### Exercise objective
Copy every line of text from the listing below without changing a word, number, or line break, and omit the lines that mark the pictures.

### Provided entries
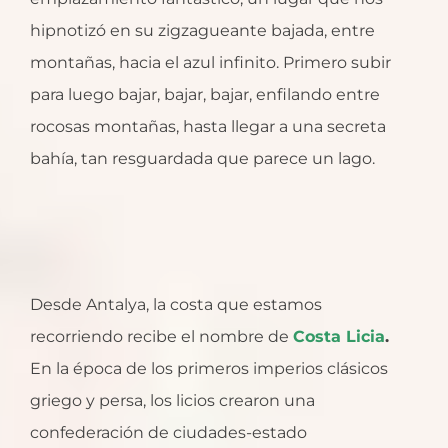
hipnotizó en su zigzagueante bajada, entre
montañas, hacia el azul infinito. Primero subir
para luego bajar, bajar, bajar, enfilando entre
rocosas montañas, hasta llegar a una secreta
bahía, tan resguardada que parece un lago.
Desde Antalya, la costa que estamos
recorriendo recibe el nombre de
Costa Licia
.
En la época de los primeros imperios clásicos
griego y persa, los licios crearon una
confederación de ciudades-estado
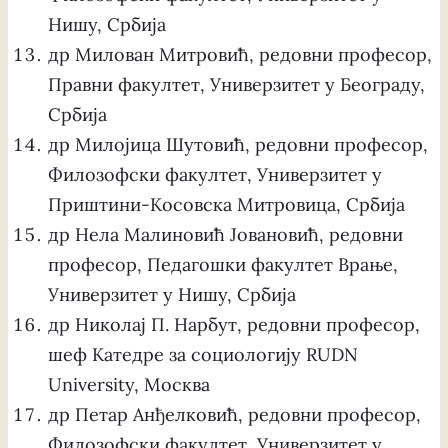
Нишу, Србија
др Милован Митровић, редовни професор,
Правни факултет, Универзитет у Београду,
Србија
др Милојица Шутовић, редовни професор,
Филозофски факултет, Универзитет у
Приштини-Косовска Митровица, Србија
др Нела Малиновић Јовановић, редовни
професор, Педагошки факултет Врање,
Универзитет у Нишу, Србија
др Николај П. Нарбут, редовни професор,
шеф Катедре за социологију RUDN
University, Москва
др Петар Анђелковић, редовни професор,
Филозофски факултет, Универзитет у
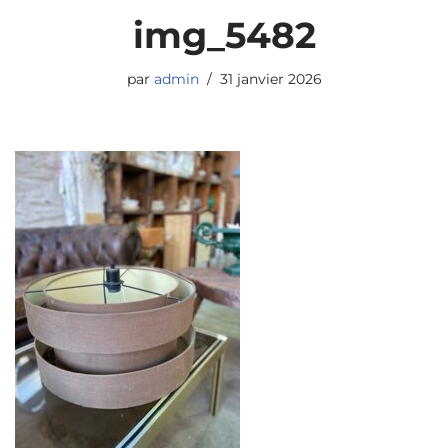
img_5482
par
admin
31 janvier 2026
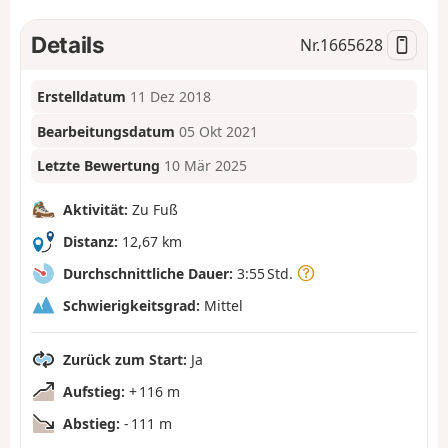
Details
Nr.
1665628
Erstelldatum
11 Dez 2018
Bearbeitungsdatum
05 Okt 2021
Letzte Bewertung
10 Mär 2025
Aktivität:
Zu Fuß
Distanz:
12,67 km
Durchschnittliche Dauer:
3:55 Std.
Schwierigkeitsgrad:
Mittel
Zurück zum Start:
Ja
Aufstieg:
+ 116 m
Abstieg:
- 111 m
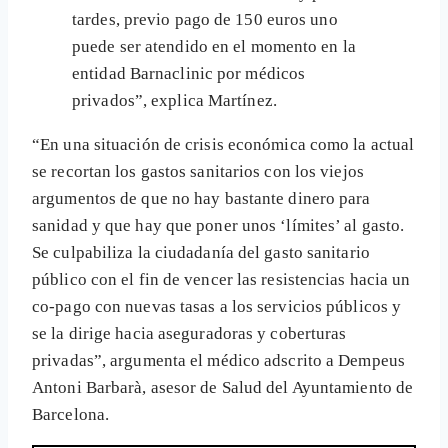
tardes, previo pago de 150 euros uno
puede ser atendido en el momento en la
entidad Barnaclinic por médicos
privados”, explica Martínez.
“En una situación de crisis económica como la actual
se recortan los gastos sanitarios con los viejos
argumentos de que no hay bastante dinero para
sanidad y que hay que poner unos ‘límites’ al gasto.
Se culpabiliza la ciudadanía del gasto sanitario
público con el fin de vencer las resistencias hacia un
co-pago con nuevas tasas a los servicios públicos y
se la dirige hacia aseguradoras y coberturas
privadas”, argumenta el médico adscrito a Dempeus
Antoni Barbarà, asesor de Salud del Ayuntamiento de
Barcelona.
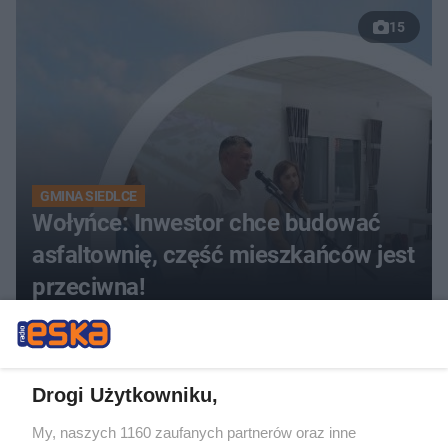
15
GMINA SIEDLCE
Wołyńce: Inwestor chce budować
asfaltownię, część mieszkańców jest
przeciwna!
Drogi Użytkowniku,
My, naszych 1160 zaufanych partnerów oraz inne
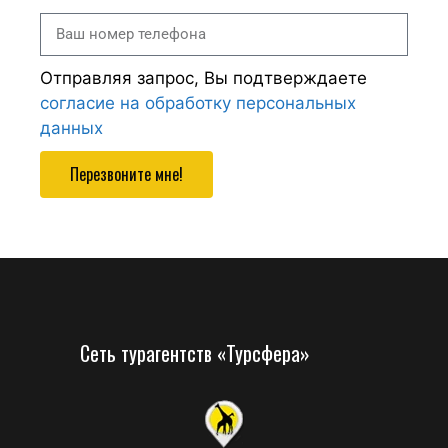
Отправляя запрос, Вы подтверждаете
согласие на обработку персональных
данных
Перезвоните мне!
Сеть турагентств «Турсфера»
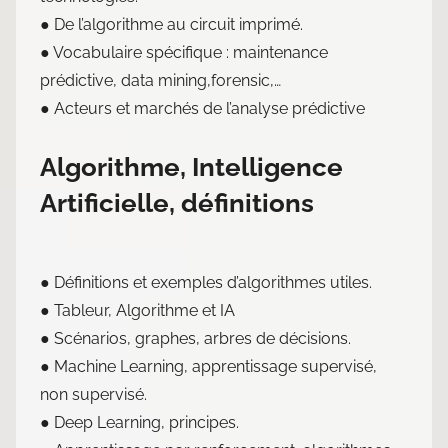
● De l’algorithme au circuit imprimé.
● Vocabulaire spécifique : maintenance
prédictive, data mining,forensic,…
● Acteurs et marchés de l’analyse prédictive
Algorithme, Intelligence
Artificielle, définitions
● Définitions et exemples d’algorithmes utiles.
● Tableur, Algorithme et IA
● Scénarios, graphes, arbres de décisions.
● Machine Learning, apprentissage supervisé,
non supervisé.
● Deep Learning, principes.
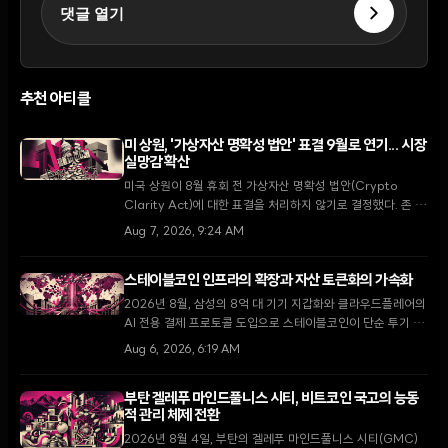
댓글 열기
추천 아티클
미 상원, '가상자산 명확성 법안' 표결 9월로 연기... 시장
실망감 확산
미국 상원이 8월 휴회 전 가상자산 명확성 법안(Crypto
Clarity Act)에 대한 표결을 처리하지 않기로 결정했다. 존 튠
다수당 원내대표는 9월 복귀 후 최우선 과제로 다룰 것을 약속
Aug 7, 2026, 9:24 AM
했으나, 입법 지연 소식에 XRP가 5.5% 하락하는 등 시장은
약세를 보이고 있다.
스테이블코인 인프라의 확장과 자산 토큰화의 가속화
2026년 8월, 삼성의 8억 대 기기 지갑화와 클라우드플레어의
AI 전용 결제 프로토콜 도입으로 스테이블코인이 단순 투기 수
단을 넘어 글로벌 디지털 경제의 핵심 인프라로 자리 잡고 있
Aug 6, 2026, 6:19 AM
다.
부탄 겔레푸 마인드풀니스 시티, 비트코인 국고의 능동
적 관리 체제 전환
2026년 8월 4일, 부탄의 겔레푸 마인드풀니스 시티(GMC)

### Result of the exercise
hipnotizó en su zigzagueante bajada, entre
montañas, hacia el azul infinito. Primero subir
para luego bajar, bajar, bajar, enfilando entre
rocosas montañas, hasta llegar a una secreta
bahía, tan resguardada que parece un lago.
Desde Antalya, la costa que estamos
recorriendo recibe el nombre de
Costa Licia
.
En la época de los primeros imperios clásicos
griego y persa, los licios crearon una
confederación de ciudades-estado
Нишу, Србија
др Милован Митровић, редовни професор,
Правни факултет, Универзитет у Београду,
Србија
др Милојица Шутовић, редовни професор,
Филозофски факултет, Универзитет у
Приштини-Косовска Митровица, Србија
др Нела Малиновић Јовановић, редовни
професор, Педагошки факултет Врање,
Универзитет у Нишу, Србија
др Николај П. Нарбут, редовни професор,
шеф Катедре за социологију RUDN
University, Москва
др Петар Анђелковић, редовни професор,
Филозофски факултет, Универзитет у
img_5482
par
admin
31 janvier 2026
Details
Nr.
1665628
Erstelldatum
11 Dez 2018
Bearbeitungsdatum
05 Okt 2021
Letzte Bewertung
10 Mär 2025
Aktivität:
Zu Fuß
Distanz:
12,67 km
Durchschnittliche Dauer:
3:55 Std.
Schwierigkeitsgrad:
Mittel
Zurück zum Start:
Ja
Aufstieg:
+ 116 m
Abstieg:
- 111 m
tardes, previo pago de 150 euros uno
puede ser atendido en el momento en la
entidad Barnaclinic por médicos
privados”, explica Martínez.
“En una situación de crisis económica como la actual
se recortan los gastos sanitarios con los viejos
argumentos de que no hay bastante dinero para
sanidad y que hay que poner unos ‘límites’ al gasto.
Se culpabiliza la ciudadanía del gasto sanitario
público con el fin de vencer las resistencias hacia un
co-pago con nuevas tasas a los servicios públicos y
se la dirige hacia aseguradoras y coberturas
privadas”, argumenta el médico adscrito a Dempeus
Antoni Barbarà, asesor de Salud del Ayuntamiento de
Barcelona.
15
GMINA SIEDLCE
Wołyńce: Inwestor chce budować
asfaltownię, część mieszkańców jest
przeciwna!
Drogi Użytkowniku,
My, naszych 1160 zaufanych partnerów oraz inne
Отправляя запрос, Вы подтверждаете
согласие на обработку персональных
данных
Перезвоните мне!
Сеть турагентств «Турсфера»
● De l’algorithme au circuit imprimé.
● Vocabulaire spécifique : maintenance
prédictive, data mining,forensic,…
● Acteurs et marchés de l’analyse prédictive
Algorithme, Intelligence
Artificielle, définitions
● Définitions et exemples d’algorithmes utiles.
● Tableur, Algorithme et IA
● Scénarios, graphes, arbres de décisions.
● Machine Learning, apprentissage supervisé,
non supervisé.
● Deep Learning, principes.
댓글 열기
추천 아티클
미 상원, '가상자산 명확성 법안' 표결 9월로 연기... 시장
실망감 확산
미국 상원이 8월 휴회 전 가상자산 명확성 법안(Crypto
Clarity Act)에 대한 표결을 처리하지 않기로 결정했다. 존 튠
다수당 원내대표는 9월 복귀 후 최우선 과제로 다룰 것을 약속
Aug 7, 2026, 9:24 AM
했으나, 입법 지연 소식에 XRP가 5.5% 하락하는 등 시장은
약세를 보이고 있다.
스테이블코인 인프라의 확장과 자산 토큰화의 가속화
2026년 8월, 삼성의 8억 대 기기 지갑화와 클라우드플레어의
AI 전용 결제 프로토콜 도입으로 스테이블코인이 단순 투기 수
단을 넘어 글로벌 디지털 경제의 핵심 인프라로 자리 잡고 있
Aug 6, 2026, 6:19 AM
다.
부탄 겔레푸 마인드풀니스 시티, 비트코인 국고의 능동
적 관리 체제 전환
2026년 8월 4일, 부탄의 겔레푸 마인드풀니스 시티(GMC)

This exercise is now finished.